• EXERCISE INSTRUCTIONS
Copy out every line of the records below word for word, without changing anything.

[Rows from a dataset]
----------
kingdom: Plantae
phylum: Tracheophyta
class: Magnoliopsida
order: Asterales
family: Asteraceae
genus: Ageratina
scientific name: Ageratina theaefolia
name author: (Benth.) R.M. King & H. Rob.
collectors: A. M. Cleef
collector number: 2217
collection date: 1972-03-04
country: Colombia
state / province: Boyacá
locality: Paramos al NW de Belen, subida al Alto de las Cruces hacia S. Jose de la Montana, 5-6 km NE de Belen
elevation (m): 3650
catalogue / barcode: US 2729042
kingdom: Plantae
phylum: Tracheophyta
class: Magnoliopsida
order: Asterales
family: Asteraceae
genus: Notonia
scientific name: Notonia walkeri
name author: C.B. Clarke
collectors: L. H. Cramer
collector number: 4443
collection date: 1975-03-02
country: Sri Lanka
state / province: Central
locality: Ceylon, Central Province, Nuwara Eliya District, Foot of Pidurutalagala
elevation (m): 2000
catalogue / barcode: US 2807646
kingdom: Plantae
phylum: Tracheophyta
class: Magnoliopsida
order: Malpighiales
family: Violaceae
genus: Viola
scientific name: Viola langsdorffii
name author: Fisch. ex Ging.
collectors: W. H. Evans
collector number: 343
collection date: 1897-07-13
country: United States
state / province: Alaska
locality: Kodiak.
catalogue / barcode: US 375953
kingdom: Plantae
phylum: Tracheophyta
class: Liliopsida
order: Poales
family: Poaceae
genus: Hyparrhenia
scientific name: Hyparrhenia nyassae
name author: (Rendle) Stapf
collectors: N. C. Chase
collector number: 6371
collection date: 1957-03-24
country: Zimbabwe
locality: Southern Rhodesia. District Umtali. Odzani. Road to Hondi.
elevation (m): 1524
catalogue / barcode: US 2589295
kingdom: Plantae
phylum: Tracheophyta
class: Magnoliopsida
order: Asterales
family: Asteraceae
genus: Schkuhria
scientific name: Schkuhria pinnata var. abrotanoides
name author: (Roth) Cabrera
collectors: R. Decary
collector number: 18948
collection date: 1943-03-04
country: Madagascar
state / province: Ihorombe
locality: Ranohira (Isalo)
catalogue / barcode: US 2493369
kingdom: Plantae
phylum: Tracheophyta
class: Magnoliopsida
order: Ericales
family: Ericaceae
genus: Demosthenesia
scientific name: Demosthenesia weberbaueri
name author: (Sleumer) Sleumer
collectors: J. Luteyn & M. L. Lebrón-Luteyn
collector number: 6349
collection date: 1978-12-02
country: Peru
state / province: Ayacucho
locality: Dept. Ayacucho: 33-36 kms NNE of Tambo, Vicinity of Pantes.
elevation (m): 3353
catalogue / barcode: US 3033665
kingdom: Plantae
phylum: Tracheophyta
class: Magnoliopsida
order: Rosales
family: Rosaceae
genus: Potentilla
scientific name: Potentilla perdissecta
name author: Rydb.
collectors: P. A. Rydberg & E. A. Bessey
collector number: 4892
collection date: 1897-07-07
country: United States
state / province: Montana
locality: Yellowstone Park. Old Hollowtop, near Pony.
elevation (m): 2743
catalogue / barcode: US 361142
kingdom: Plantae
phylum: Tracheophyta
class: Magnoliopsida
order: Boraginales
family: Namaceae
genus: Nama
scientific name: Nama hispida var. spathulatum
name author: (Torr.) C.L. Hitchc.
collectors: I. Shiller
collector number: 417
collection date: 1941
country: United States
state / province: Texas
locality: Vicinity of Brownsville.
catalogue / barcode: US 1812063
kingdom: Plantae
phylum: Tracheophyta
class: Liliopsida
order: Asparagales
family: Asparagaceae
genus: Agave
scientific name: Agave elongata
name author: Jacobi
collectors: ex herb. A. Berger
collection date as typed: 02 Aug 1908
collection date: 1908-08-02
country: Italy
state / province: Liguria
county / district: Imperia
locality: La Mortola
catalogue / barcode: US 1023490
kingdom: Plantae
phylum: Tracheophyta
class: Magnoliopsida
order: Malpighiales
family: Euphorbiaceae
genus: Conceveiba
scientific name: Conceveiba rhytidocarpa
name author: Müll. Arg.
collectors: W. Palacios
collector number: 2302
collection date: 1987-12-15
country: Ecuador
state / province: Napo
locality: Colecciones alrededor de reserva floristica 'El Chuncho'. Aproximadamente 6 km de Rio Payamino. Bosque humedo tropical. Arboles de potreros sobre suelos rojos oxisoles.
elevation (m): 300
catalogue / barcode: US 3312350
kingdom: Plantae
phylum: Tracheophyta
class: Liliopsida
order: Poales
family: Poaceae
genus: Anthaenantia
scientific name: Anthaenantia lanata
----------
• RESPONSE TO THE TASK
kingdom: Plantae
phylum: Tracheophyta
class: Magnoliopsida
order: Asterales
family: Asteraceae
genus: Ageratina
scientific name: Ageratina theaefolia
name author: (Benth.) R.M. King & H. Rob.
collectors: A. M. Cleef
collector number: 2217
collection date: 1972-03-04
country: Colombia
state / province: Boyacá
locality: Paramos al NW de Belen, subida al Alto de las Cruces hacia S. Jose de la Montana, 5-6 km NE de Belen
elevation (m): 3650
catalogue / barcode: US 2729042
kingdom: Plantae
phylum: Tracheophyta
class: Magnoliopsida
order: Asterales
family: Asteraceae
genus: Notonia
scientific name: Notonia walkeri
name author: C.B. Clarke
collectors: L. H. Cramer
collector number: 4443
collection date: 1975-03-02
country: Sri Lanka
state / province: Central
locality: Ceylon, Central Province, Nuwara Eliya District, Foot of Pidurutalagala
elevation (m): 2000
catalogue / barcode: US 2807646
kingdom: Plantae
phylum: Tracheophyta
class: Magnoliopsida
order: Malpighiales
family: Violaceae
genus: Viola
scientific name: Viola langsdorffii
name author: Fisch. ex Ging.
collectors: W. H. Evans
collector number: 343
collection date: 1897-07-13
country: United States
state / province: Alaska
locality: Kodiak.
catalogue / barcode: US 375953
kingdom: Plantae
phylum: Tracheophyta
class: Liliopsida
order: Poales
family: Poaceae
genus: Hyparrhenia
scientific name: Hyparrhenia nyassae
name author: (Rendle) Stapf
collectors: N. C. Chase
collector number: 6371
collection date: 1957-03-24
country: Zimbabwe
locality: Southern Rhodesia. District Umtali. Odzani. Road to Hondi.
elevation (m): 1524
catalogue / barcode: US 2589295
kingdom: Plantae
phylum: Tracheophyta
class: Magnoliopsida
order: Asterales
family: Asteraceae
genus: Schkuhria
scientific name: Schkuhria pinnata var. abrotanoides
name author: (Roth) Cabrera
collectors: R. Decary
collector number: 18948
collection date: 1943-03-04
country: Madagascar
state / province: Ihorombe
locality: Ranohira (Isalo)
catalogue / barcode: US 2493369
kingdom: Plantae
phylum: Tracheophyta
class: Magnoliopsida
order: Ericales
family: Ericaceae
genus: Demosthenesia
scientific name: Demosthenesia weberbaueri
name author: (Sleumer) Sleumer
collectors: J. Luteyn & M. L. Lebrón-Luteyn
collector number: 6349
collection date: 1978-12-02
country: Peru
state / province: Ayacucho
locality: Dept. Ayacucho: 33-36 kms NNE of Tambo, Vicinity of Pantes.
elevation (m): 3353
catalogue / barcode: US 3033665
kingdom: Plantae
phylum: Tracheophyta
class: Magnoliopsida
order: Rosales
family: Rosaceae
genus: Potentilla
scientific name: Potentilla perdissecta
name author: Rydb.
collectors: P. A. Rydberg & E. A. Bessey
collector number: 4892
collection date: 1897-07-07
country: United States
state / province: Montana
locality: Yellowstone Park. Old Hollowtop, near Pony.
elevation (m): 2743
catalogue / barcode: US 361142
kingdom: Plantae
phylum: Tracheophyta
class: Magnoliopsida
order: Boraginales
family: Namaceae
genus: Nama
scientific name: Nama hispida var. spathulatum
name author: (Torr.) C.L. Hitchc.
collectors: I. Shiller
collector number: 417
collection date: 1941
country: United States
state / province: Texas
locality: Vicinity of Brownsville.
catalogue / barcode: US 1812063
kingdom: Plantae
phylum: Tracheophyta
class: Liliopsida
order: Asparagales
family: Asparagaceae
genus: Agave
scientific name: Agave elongata
name author: Jacobi
collectors: ex herb. A. Berger
collection date as typed: 02 Aug 1908
collection date: 1908-08-02
country: Italy
state / province: Liguria
county / district: Imperia
locality: La Mortola
catalogue / barcode: US 1023490
kingdom: Plantae
phylum: Tracheophyta
class: Magnoliopsida
order: Malpighiales
family: Euphorbiaceae
genus: Conceveiba
scientific name: Conceveiba rhytidocarpa
name author: Müll. Arg.
collectors: W. Palacios
collector number: 2302
collection date: 1987-12-15
country: Ecuador
state / province: Napo
locality: Colecciones alrededor de reserva floristica 'El Chuncho'. Aproximadamente 6 km de Rio Payamino. Bosque humedo tropical. Arboles de potreros sobre suelos rojos oxisoles.
elevation (m): 300
catalogue / barcode: US 3312350
kingdom: Plantae
phylum: Tracheophyta
class: Liliopsida
order: Poales
family: Poaceae
genus: Anthaenantia
scientific name: Anthaenantia lanata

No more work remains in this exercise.